Certes l’endroit manque d’eau, mais il croule sous les déchets ! Les littoraux orientés Nord de ces îles sont victimes du courant Canaries, ou plutôt dés déchets des activités humaines déposés par ce courant. Cette pollution massive, venant des quatre coins du globe, a notamment un impact sur la reproduction des tortues caouannes, espèce protégée, qui viennent pondre sur ces littoraux. Nous rencontrons une association locale, Biosfera, qui nous en apprend plus sur cette problématique et sur les difficultés qu’elle rencontre dans son combat.
On risque de tomber en allant de l’autre côté ?

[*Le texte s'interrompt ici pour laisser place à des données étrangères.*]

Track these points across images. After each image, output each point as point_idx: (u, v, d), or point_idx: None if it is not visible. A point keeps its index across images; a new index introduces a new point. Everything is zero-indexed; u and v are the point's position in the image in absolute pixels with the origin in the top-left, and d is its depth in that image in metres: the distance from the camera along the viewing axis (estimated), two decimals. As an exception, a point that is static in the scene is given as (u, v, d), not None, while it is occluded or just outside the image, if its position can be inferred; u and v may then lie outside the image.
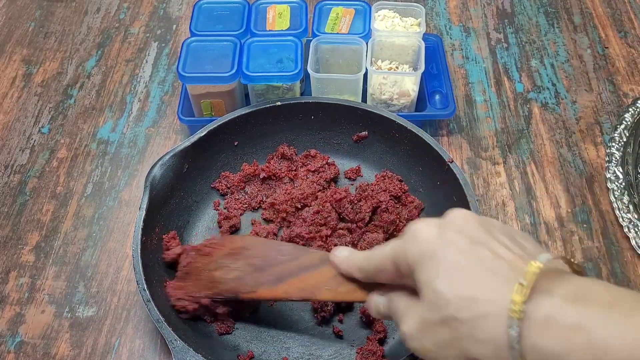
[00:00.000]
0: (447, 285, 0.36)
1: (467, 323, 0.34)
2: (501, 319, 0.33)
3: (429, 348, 0.38)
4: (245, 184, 0.67)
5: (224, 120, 0.65)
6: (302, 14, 0.74)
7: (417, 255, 0.38)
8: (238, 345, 0.56)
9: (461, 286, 0.35)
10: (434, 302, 0.36)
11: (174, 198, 0.62)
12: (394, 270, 0.41)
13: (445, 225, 0.38)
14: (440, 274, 0.36)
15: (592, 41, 0.86)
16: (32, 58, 0.85)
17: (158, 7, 0.93)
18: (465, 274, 0.36)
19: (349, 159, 0.70)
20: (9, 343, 0.58)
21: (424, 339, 0.38)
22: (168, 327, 0.50)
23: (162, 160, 0.61)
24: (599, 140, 0.74)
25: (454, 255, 0.37)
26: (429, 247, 0.38)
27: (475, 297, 0.35)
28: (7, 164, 0.73)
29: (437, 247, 0.37)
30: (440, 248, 0.37)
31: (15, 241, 0.65)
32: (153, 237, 0.58)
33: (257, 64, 0.68)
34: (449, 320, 0.35)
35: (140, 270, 0.53)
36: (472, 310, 0.34)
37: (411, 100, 0.71)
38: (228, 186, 0.67)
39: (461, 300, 0.35)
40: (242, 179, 0.67)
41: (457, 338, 0.35)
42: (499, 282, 0.34)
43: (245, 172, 0.67)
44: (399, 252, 0.40)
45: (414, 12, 0.75)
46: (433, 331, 0.37)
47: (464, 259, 0.36)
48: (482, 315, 0.34)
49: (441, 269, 0.36)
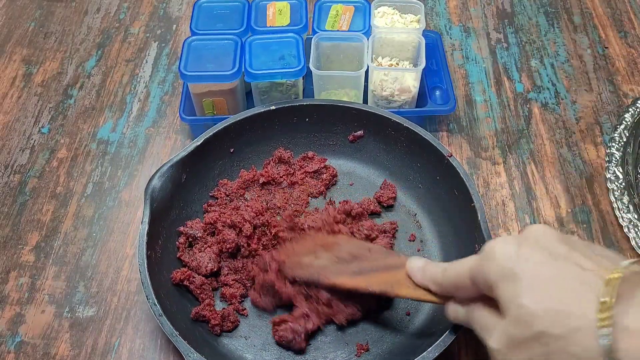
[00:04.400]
0: (533, 301, 0.35)
1: (560, 338, 0.34)
2: (594, 332, 0.33)
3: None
4: (245, 191, 0.67)
5: (220, 128, 0.64)
6: (302, 10, 0.74)
7: (497, 273, 0.38)
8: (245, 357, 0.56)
9: (548, 300, 0.35)
10: (521, 319, 0.36)
11: (174, 209, 0.61)
12: (471, 287, 0.41)
13: (523, 241, 0.38)
14: (524, 290, 0.36)
15: (592, 41, 0.86)
16: (32, 58, 0.85)
17: (158, 7, 0.93)
18: (550, 287, 0.35)
19: (346, 159, 0.70)
20: (9, 343, 0.58)
21: (513, 356, 0.37)
22: (183, 341, 0.49)
23: (161, 172, 0.59)
24: (599, 140, 0.74)
25: (535, 270, 0.36)
26: (508, 265, 0.37)
27: (564, 310, 0.34)
28: (7, 164, 0.72)
29: (517, 263, 0.37)
30: (520, 264, 0.37)
31: (15, 241, 0.65)
32: (157, 249, 0.57)
33: (259, 61, 0.68)
34: (539, 336, 0.35)
35: (149, 284, 0.52)
36: (563, 324, 0.34)
37: (412, 96, 0.71)
38: (227, 194, 0.66)
39: (551, 315, 0.34)
40: (241, 186, 0.66)
41: (549, 353, 0.35)
42: (586, 294, 0.34)
43: (243, 178, 0.67)
44: (477, 271, 0.40)
45: (413, 9, 0.76)
46: (523, 348, 0.36)
47: (545, 273, 0.36)
48: (575, 329, 0.33)
49: (524, 285, 0.36)
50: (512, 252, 0.37)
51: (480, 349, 0.56)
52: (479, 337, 0.42)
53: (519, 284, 0.36)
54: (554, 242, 0.37)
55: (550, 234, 0.38)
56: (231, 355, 0.55)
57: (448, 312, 0.46)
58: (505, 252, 0.38)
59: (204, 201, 0.65)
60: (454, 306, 0.45)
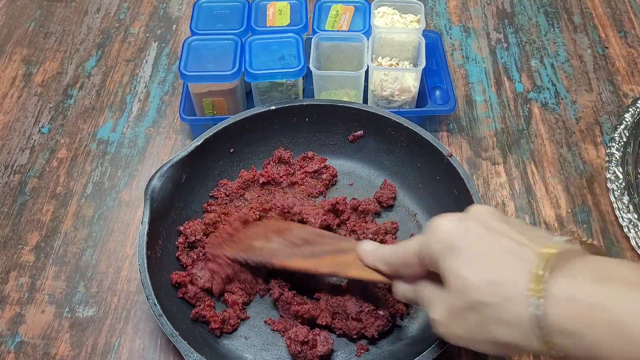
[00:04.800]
0: (471, 272, 0.37)
1: (493, 306, 0.36)
2: (524, 300, 0.34)
3: (459, 334, 0.39)
4: (245, 191, 0.67)
5: (220, 128, 0.64)
6: (302, 10, 0.74)
7: (440, 246, 0.39)
8: (245, 357, 0.56)
9: (484, 271, 0.37)
10: (460, 289, 0.38)
11: (174, 209, 0.61)
12: (418, 265, 0.43)
13: (466, 217, 0.40)
14: (463, 261, 0.38)
15: (592, 41, 0.86)
16: (32, 58, 0.85)
17: (158, 7, 0.93)
18: (488, 259, 0.37)
19: (346, 159, 0.70)
20: (9, 343, 0.58)
21: (453, 326, 0.39)
22: (183, 341, 0.49)
23: (161, 172, 0.59)
24: (599, 140, 0.74)
25: (475, 243, 0.38)
26: (451, 238, 0.39)
27: (498, 280, 0.36)
28: (7, 164, 0.72)
29: (458, 237, 0.39)
30: (461, 238, 0.39)
31: (15, 241, 0.65)
32: (157, 249, 0.57)
33: (259, 61, 0.68)
34: (475, 305, 0.37)
35: (149, 284, 0.53)
36: (496, 293, 0.36)
37: (412, 96, 0.71)
38: (227, 194, 0.66)
39: (486, 285, 0.36)
40: (241, 186, 0.66)
41: (485, 322, 0.37)
42: (520, 265, 0.36)
43: (243, 178, 0.67)
44: (422, 246, 0.42)
45: (413, 9, 0.76)
46: (461, 317, 0.38)
47: (485, 246, 0.38)
48: (507, 297, 0.35)
49: (464, 257, 0.38)
50: (453, 227, 0.39)
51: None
52: (424, 310, 0.44)
53: (459, 256, 0.38)
54: (495, 220, 0.39)
55: (491, 212, 0.40)
56: (231, 355, 0.55)
57: (396, 291, 0.48)
58: (447, 227, 0.40)
59: (204, 201, 0.65)
60: (402, 285, 0.47)
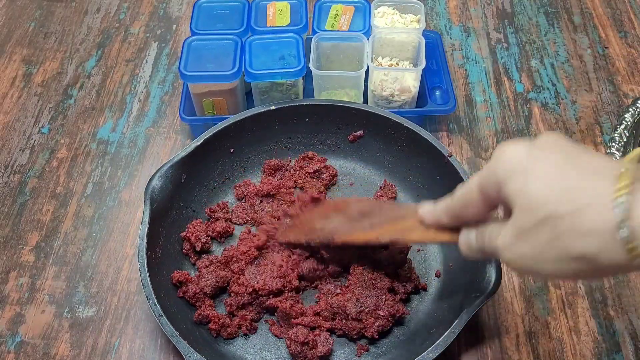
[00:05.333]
0: (541, 185, 0.34)
1: (569, 216, 0.33)
2: (606, 205, 0.32)
3: (527, 254, 0.36)
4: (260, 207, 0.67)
5: (220, 128, 0.64)
6: (302, 10, 0.74)
7: (506, 170, 0.37)
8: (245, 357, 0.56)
9: (558, 181, 0.34)
10: (529, 206, 0.35)
11: (174, 209, 0.61)
12: (481, 200, 0.40)
13: (535, 143, 0.37)
14: (533, 178, 0.35)
15: (592, 41, 0.86)
16: (32, 58, 0.85)
17: (158, 7, 0.93)
18: (562, 171, 0.34)
19: (346, 159, 0.70)
20: (9, 343, 0.58)
21: (519, 247, 0.36)
22: (183, 341, 0.50)
23: (161, 172, 0.60)
24: (599, 140, 0.74)
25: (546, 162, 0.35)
26: (518, 160, 0.36)
27: (576, 186, 0.33)
28: (7, 164, 0.72)
29: (526, 157, 0.36)
30: (529, 158, 0.36)
31: (15, 241, 0.65)
32: (157, 250, 0.57)
33: (259, 61, 0.68)
34: (547, 218, 0.34)
35: (149, 284, 0.53)
36: (574, 201, 0.33)
37: (412, 96, 0.71)
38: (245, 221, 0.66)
39: (561, 193, 0.33)
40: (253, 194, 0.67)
41: (558, 236, 0.34)
42: (599, 175, 0.33)
43: (251, 190, 0.66)
44: (484, 177, 0.39)
45: (413, 9, 0.76)
46: (530, 236, 0.35)
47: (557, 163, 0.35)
48: (586, 204, 0.32)
49: (534, 175, 0.35)
50: (523, 151, 0.37)
51: (480, 349, 0.57)
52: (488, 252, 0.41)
53: (529, 175, 0.35)
54: (567, 144, 0.36)
55: (563, 138, 0.37)
56: (231, 355, 0.55)
57: (461, 244, 0.44)
58: (516, 151, 0.37)
59: (204, 201, 0.66)
60: (466, 234, 0.44)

Entre 2 activités à terre, on continue nos petites améliorations techniques. On fait aussi une grosse révision, mieux vaut être sûr du matos pour la prochaine nav. Quelques petits réglages et ajustements mais toujours rien de grave, Wije Blick est en forme. Vient ensuite l’avitaillement. Là c’est la folie de grandeur, 800L d’eau (pour seulement 50 bières), 15kg de farine, 25kg de patates, 200 bananes, 300 œufs, etc… 30 jours de vivres. Après plusieurs allers-retours en annexe, tout est dans le bateau, il y en a de partout, ça nous prend 1 journée pour tout caser à l’intérieur.
On est le 16 mars, ça sent le départ, on lève l’ancre en fin d’après-midi. On se fait bien remuer dans l’effet venturi entre Mindelo et Santo Antao (accélération locale du vent due aux reliefs), on se croirait en Méditerranée : houle bien courte et rafales à 70km/h. En début de soirée, on sort de la machine à laver et le lendemain on grimpe sur le tapis roulant des Alizées. C’est pas compliqué, c’est tout droit, plein Ouest. Après une semaine de nav, le compteur affiche 1700km parcouru, on est en plein milieu du milieu. Nous avons un beau sentiment de solitude, autour, il n’y a rien, que de l’eau et des poissons volants qui s’échouent régulièrement sur le pont.
Il y a aussi des sargasses, beaucoup de sargasses, ces algues qui colonisent l’océan et empêchent de pêcher en se mettant dans les leurres, on a juste réussi à prendre une petite dorade coryphène… Devenus impossible également, les prélèvements de microplastiques. Le filet Manta finit indéniablement remplit de ces sargasses…
La météo est stable, 30-35 km/h de Nord-Est, même si a priori en temps normal c’est un peu plus fort, on aurait peut-être réussi à aller un peu plus vite mais on ne se plaint pas, on en profite pour jouer avec le spi la journée. Après 2 semaines, le compteur affiche 3350km, l’eau est à 27°C et les sargasses sont toujours là…
Le 2 avril au lever du Soleil, il y a comme une odeur de rhum et on n’est toujours pas tombé au bout de la Terre plate. Est-ce que ce serai pas les Antilles qui pointent le bout de leur nez ?
Voilà, on vient de traverser l’Atlantique, le compteur affiche maintenant 4075 km après 17 jours sans toucher terre quand on jette l’ancre devant Bridgetown à la Barbade, l’île la plus à l’est des Antilles. Même si les conditions météo étaient relativement tranquilles Wije Blick a bien mérité une petite sieste au soleil après s’être amusé à faire des surfs à plus de 10 nœuds dans la grosse houle des derniers jours.
On avait dit qu’il n’allait pas falloir chômer, c’est chose faite, en 3 mois on vient de faire 10 000 km en passant 46 jours en mer.